I hate the term "artificial intelligence" because "artificial" implies that it is fake. Unfortunately, if you look at the history of this field, much of the early work was indeed artificial. Researchers would manually program their systems to achieve certain tasks, but the systems did not absorb feedback from their experience to adjust how they would behave in a future situation. They were static systems.
In my mind, "machine learning" is about the "learning". There is nothing artificial about it. The system may not necessarily be learning how humans learn, but it is learning. However, the terms AI and machine learning are still largely used interchangeably.

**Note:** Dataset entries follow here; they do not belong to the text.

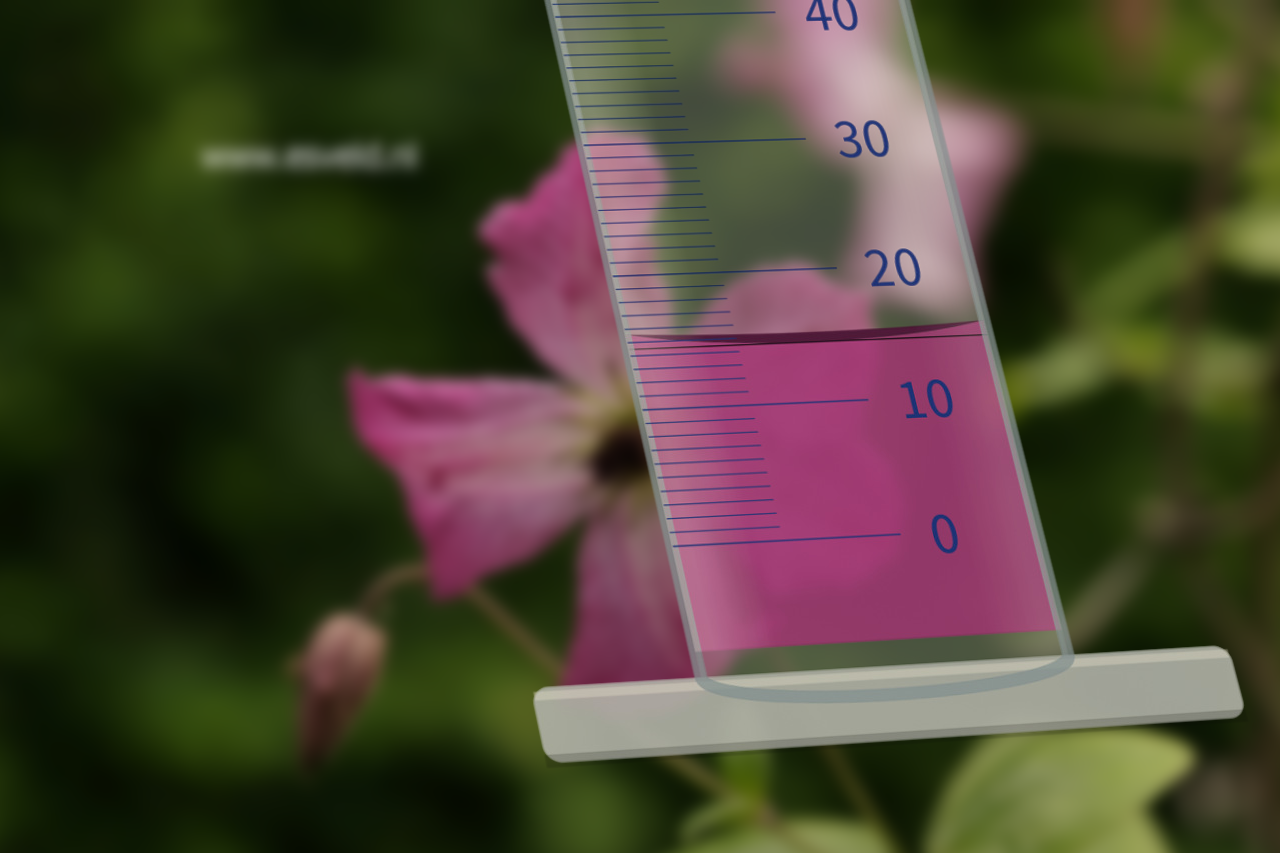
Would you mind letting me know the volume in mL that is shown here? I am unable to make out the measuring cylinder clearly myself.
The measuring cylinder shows 14.5 mL
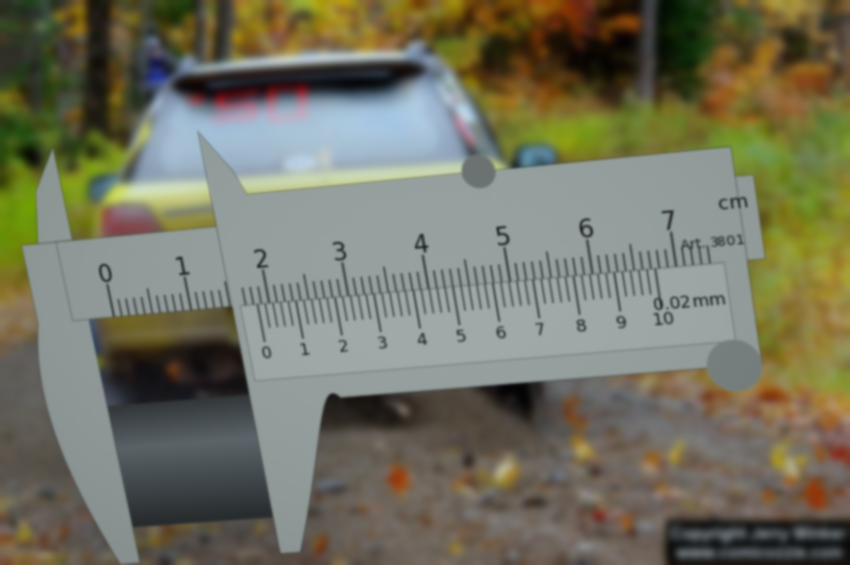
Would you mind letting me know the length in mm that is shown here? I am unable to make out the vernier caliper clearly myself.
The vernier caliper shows 18.5 mm
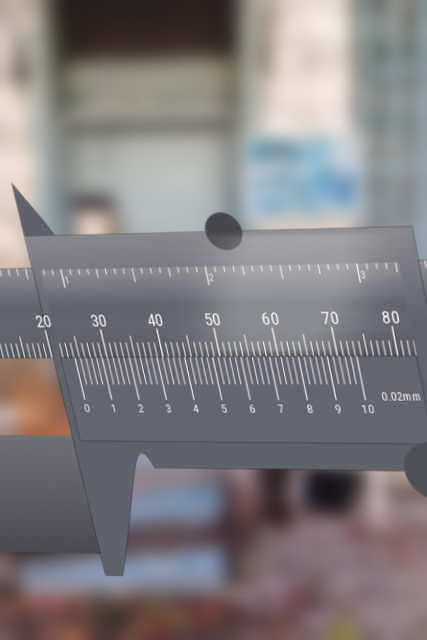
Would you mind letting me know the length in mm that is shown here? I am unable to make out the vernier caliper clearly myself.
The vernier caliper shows 24.2 mm
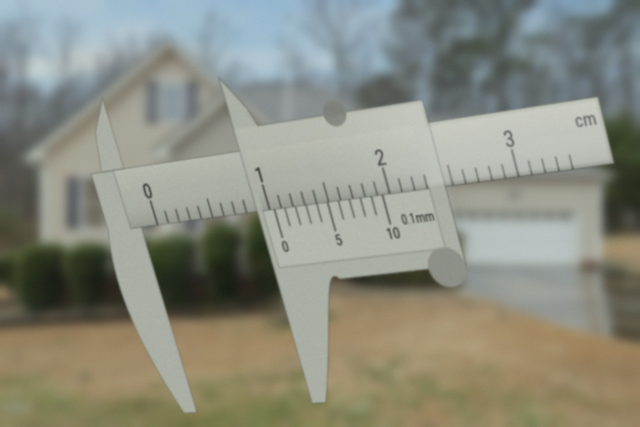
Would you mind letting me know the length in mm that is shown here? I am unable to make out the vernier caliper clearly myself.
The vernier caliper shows 10.4 mm
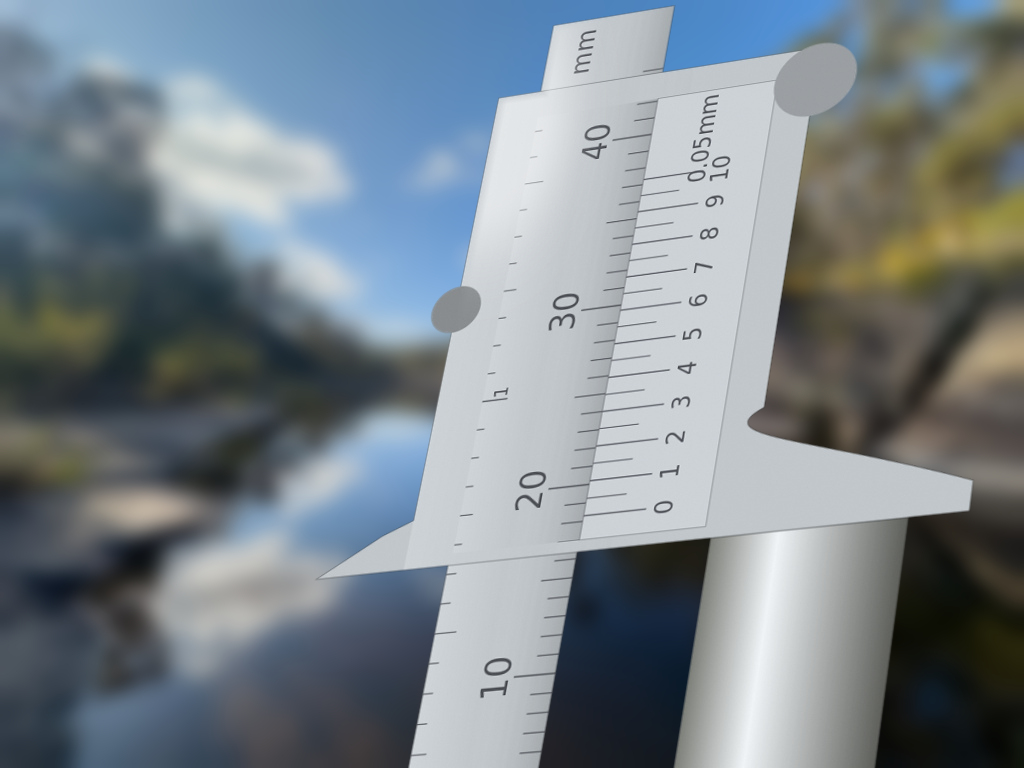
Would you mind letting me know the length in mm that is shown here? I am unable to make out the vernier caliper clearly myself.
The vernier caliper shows 18.3 mm
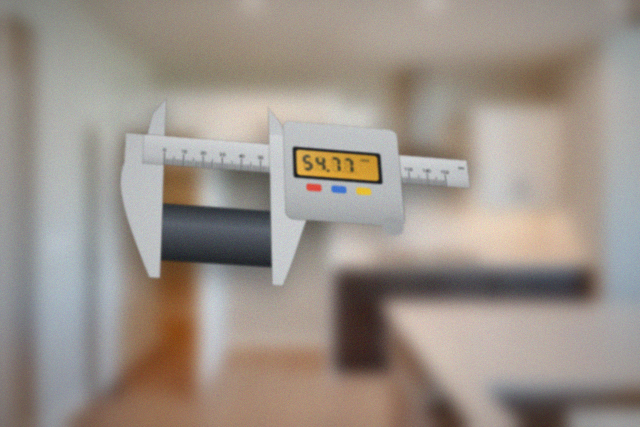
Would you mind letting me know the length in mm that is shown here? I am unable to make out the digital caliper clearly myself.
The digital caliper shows 54.77 mm
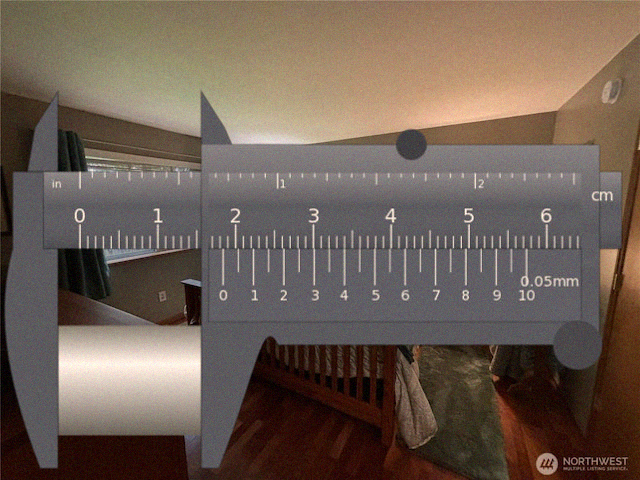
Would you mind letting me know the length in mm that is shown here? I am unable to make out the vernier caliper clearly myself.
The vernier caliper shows 18.4 mm
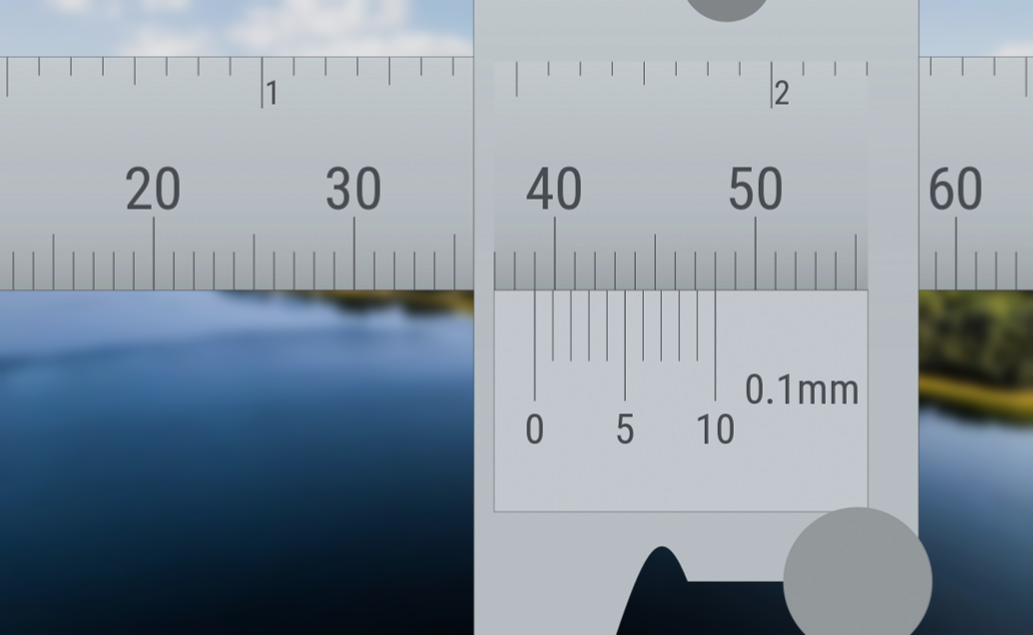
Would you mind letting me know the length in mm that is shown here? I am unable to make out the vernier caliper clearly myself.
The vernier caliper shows 39.0 mm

The field has gone through many twists and turns and several AI winters, but the early promises appear to be finally coming true. I believe there were three important factors necessary to let this happen: true learning systems that used feedback, significant computational horsepower, and lots and lots of data. A short 2.5 page paper in 1986 on back-propagation of errors helped address the first factor, but it wasn't until the recent emergence of the cloud that the last two factors could be addressed. Graphical processing units/engines (GPUs) are also being used to address the computation horsepower factor. It wasn't until about 2012 that these factors started to come together.
The a16z podcast AI, Deep Learning, and Machine Learning: A Primer provides a great 45 minute history and introduction to the field, including a nice demo of Google's TensorFlow at about the 25:45 mark in the video. The book The Master Algorithm covers similar ground but in more depth.